Who actually owns and/or controls PACs, 501(c)(4)’s, and businesses can sometimes be next to impossible to trace because of the daisy chain of one entity begetting another entity, which begets another entity, and so on, each registered with a different agency in a different jurisdiction. That tactic was invented for the sole purpose of obscuring the ultimate source of massive campaign contributions in the wake of the Supreme Court’s Citizens United ruling, allowing wealthy and powerful special interests to exceed the so-called individual contribution limits many times over.
Just because information exists somewhere doesn’t really fit a reasonable definition of “freely available.” Is the absence of that information on campaign reports going to bring out the investigative reporter in all of us? Does it now?
It does add an additional layer of bureaucracy and compliance,…
Blatantly false sophomoronic scare tactic–the Supervisor of Elections isn’t going to be adding a research staff to ferret out the information! There’ll probably just be one more box on the campaign finance report for the campaign treasurer to fill in, when required. What’s the burden in that? Writer’s cramp?
…which could have a chilling effect on free speech…
If by “free speech” you mean “money is speech,” and by “chilling effect” you mean “intended to prevent the hiding of anonymous sources bankrolling local campaigns,” then, yeah, it would. But if it’s so nearly effortless to get that information, as the writer suggests, then wouldn’t that already have the chilling effect?
…and the process of determining whose name gets reported as part of a corporate or organizational contribution.
If a company contributes and the CFO signs the check, who do you report, the CFO or the CEO? Police and fire unions often have PACs that give to whichever candidate union members decide to endorse. Who do you report, the union president, the PAC chairman or the members that voted for that specific endorsement?
I’m pretty sure a lawyer can be found who can address those criteria, don’t you think?
This doesn’t increase disclosure,…
It discloses non-obvious information in an obvious, readily available format. If it’s supposedly so trivially easy for the public to get that information now, then why all the fuss about someone having to include it on a routine campaign report?

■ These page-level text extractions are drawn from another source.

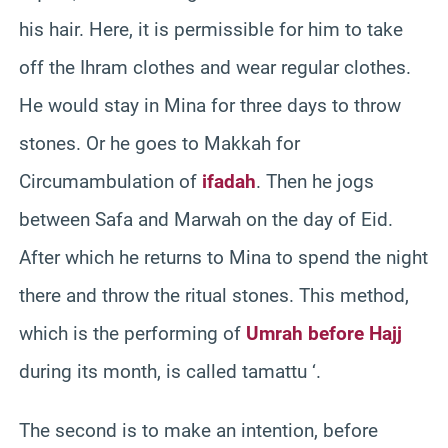
his hair. Here, it is permissible for him to take
off the Ihram clothes and wear regular clothes.
He would stay in Mina for three days to throw
stones. Or he goes to Makkah for
Circumambulation of
ifadah
. Then he jogs
between Safa and Marwah on the day of Eid.
After which he returns to Mina to spend the night
there and throw the ritual stones. This method,
which is the performing of
Umrah before Hajj
during its month, is called tamattu ‘.
The second is to make an intention, before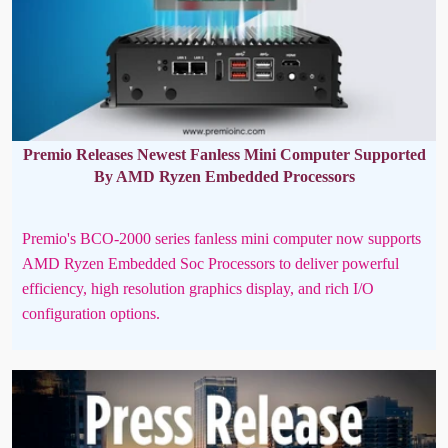
Premio Releases Newest Fanless Mini Computer Supported
By AMD Ryzen Embedded Processors
Premio's BCO-2000 series fanless mini computer now supports
AMD Ryzen Embedded Soc Processors to deliver powerful
efficiency, high resolution graphics display, and rich I/O
configuration options.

…it hands Hutchinson’s allies an enemies list on a silver platter.
If you can believe the letter’s second paragraph–“no information that isn’t already reported or freely available”–wouldn’t you expect “Hutch and his allies” to already have it? And wouldn’t these same disclosure requirements also apply to “Hutch and his allies?”
The writer completely whitewashes the point of the proposal: it takes considerable time, effort and specialized knowledge on the part of individual voters to dredge up such information, if it can be found at all. Furthermore, if the information is as readily available as he wants you to believe, how can it simultaneously be such an onerous burden to report it?
Yeah, make this all about Hutch instead of the corrupting influence of money on the political process. We don’t want people to be persuaded by, you know, actual facts.
Seems to me somebody’s already compiled an enemies list, and “Hutch and his allies” appear to be near the top.